▶ _WHAT YOU ARE ASKED TO DO_
Starting at the line containing "Bonate Tab 10 M" and ending at the line containing "Sunday Edition: Farm Bill 2.0", print every line of the material below exactly, both ends included, and stop there.

▶ _MATERIAL SHOWN_
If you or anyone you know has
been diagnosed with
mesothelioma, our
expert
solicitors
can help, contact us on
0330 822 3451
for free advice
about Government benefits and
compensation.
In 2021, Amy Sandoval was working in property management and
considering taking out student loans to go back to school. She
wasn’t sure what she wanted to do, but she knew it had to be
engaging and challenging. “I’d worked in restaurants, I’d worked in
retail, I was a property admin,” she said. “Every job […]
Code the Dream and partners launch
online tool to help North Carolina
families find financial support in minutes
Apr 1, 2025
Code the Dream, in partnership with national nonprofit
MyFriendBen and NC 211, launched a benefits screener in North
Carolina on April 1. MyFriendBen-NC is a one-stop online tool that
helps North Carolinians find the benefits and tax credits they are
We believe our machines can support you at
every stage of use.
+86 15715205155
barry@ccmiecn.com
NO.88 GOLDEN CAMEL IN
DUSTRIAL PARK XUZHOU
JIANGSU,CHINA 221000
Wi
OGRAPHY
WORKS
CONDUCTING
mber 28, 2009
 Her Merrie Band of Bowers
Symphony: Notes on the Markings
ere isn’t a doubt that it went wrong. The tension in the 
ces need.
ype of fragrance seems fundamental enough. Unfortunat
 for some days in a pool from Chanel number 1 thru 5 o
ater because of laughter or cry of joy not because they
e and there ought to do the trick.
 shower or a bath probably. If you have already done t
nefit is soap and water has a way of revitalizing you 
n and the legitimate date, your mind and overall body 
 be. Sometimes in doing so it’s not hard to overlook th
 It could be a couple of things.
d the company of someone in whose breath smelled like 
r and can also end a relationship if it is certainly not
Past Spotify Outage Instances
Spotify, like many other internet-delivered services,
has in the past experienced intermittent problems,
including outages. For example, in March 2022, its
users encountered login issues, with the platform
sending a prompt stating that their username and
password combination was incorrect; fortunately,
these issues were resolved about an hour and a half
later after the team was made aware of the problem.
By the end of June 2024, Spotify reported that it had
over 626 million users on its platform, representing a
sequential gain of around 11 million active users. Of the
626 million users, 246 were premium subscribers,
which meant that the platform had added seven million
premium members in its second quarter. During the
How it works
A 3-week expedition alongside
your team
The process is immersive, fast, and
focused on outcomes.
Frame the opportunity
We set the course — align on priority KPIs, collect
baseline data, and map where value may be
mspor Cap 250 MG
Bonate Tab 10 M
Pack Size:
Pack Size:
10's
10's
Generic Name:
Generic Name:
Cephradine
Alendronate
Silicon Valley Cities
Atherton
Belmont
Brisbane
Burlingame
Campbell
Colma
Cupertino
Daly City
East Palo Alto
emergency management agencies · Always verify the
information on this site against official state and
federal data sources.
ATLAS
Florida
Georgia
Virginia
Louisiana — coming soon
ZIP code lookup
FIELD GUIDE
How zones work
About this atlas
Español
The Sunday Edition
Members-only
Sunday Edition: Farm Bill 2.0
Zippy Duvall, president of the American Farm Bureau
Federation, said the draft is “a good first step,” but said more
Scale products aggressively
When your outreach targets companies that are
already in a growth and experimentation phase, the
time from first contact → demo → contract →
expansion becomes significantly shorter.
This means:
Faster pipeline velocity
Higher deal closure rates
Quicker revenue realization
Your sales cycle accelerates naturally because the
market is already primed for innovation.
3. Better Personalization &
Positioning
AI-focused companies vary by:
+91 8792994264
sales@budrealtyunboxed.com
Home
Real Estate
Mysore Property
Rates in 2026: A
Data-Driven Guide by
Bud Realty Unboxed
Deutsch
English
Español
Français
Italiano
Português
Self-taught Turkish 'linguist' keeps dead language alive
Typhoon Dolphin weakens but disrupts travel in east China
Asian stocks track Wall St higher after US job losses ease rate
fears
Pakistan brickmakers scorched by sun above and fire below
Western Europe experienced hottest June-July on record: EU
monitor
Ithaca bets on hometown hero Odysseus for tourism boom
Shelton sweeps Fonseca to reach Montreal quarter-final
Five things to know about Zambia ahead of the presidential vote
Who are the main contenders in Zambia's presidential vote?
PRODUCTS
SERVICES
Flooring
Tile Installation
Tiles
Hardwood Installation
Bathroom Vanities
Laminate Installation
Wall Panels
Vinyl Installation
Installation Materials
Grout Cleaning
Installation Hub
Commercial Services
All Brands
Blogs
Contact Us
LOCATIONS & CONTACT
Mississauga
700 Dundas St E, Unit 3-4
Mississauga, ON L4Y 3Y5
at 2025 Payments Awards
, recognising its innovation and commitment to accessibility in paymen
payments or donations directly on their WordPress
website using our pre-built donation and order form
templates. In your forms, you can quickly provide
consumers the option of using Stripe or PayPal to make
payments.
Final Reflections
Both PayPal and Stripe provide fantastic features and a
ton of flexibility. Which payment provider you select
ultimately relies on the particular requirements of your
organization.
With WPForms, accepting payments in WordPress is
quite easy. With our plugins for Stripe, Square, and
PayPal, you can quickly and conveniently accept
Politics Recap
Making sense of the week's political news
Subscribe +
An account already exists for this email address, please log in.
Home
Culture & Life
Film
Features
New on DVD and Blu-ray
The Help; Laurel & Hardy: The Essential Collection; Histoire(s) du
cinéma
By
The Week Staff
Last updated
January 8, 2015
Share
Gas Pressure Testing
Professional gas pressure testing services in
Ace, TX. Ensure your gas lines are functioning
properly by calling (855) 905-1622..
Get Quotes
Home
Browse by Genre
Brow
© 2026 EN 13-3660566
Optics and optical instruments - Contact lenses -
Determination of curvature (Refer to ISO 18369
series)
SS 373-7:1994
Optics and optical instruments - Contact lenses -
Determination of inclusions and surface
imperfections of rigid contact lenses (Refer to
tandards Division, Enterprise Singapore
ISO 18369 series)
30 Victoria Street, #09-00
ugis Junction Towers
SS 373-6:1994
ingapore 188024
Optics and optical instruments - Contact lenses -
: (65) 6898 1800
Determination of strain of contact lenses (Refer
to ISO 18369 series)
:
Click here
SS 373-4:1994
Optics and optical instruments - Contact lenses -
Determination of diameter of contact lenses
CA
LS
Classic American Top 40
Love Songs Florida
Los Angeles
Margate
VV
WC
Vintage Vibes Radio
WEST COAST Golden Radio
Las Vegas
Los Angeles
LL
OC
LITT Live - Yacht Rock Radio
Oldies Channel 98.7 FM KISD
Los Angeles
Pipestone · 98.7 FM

▶ _SOLUTION BELOW_
Bonate Tab 10 M
Pack Size:
Pack Size:
10's
10's
Generic Name:
Generic Name:
Cephradine
Alendronate
Silicon Valley Cities
Atherton
Belmont
Brisbane
Burlingame
Campbell
Colma
Cupertino
Daly City
East Palo Alto
emergency management agencies · Always verify the
information on this site against official state and
federal data sources.
ATLAS
Florida
Georgia
Virginia
Louisiana — coming soon
ZIP code lookup
FIELD GUIDE
How zones work
About this atlas
Español
The Sunday Edition
Members-only
Sunday Edition: Farm Bill 2.0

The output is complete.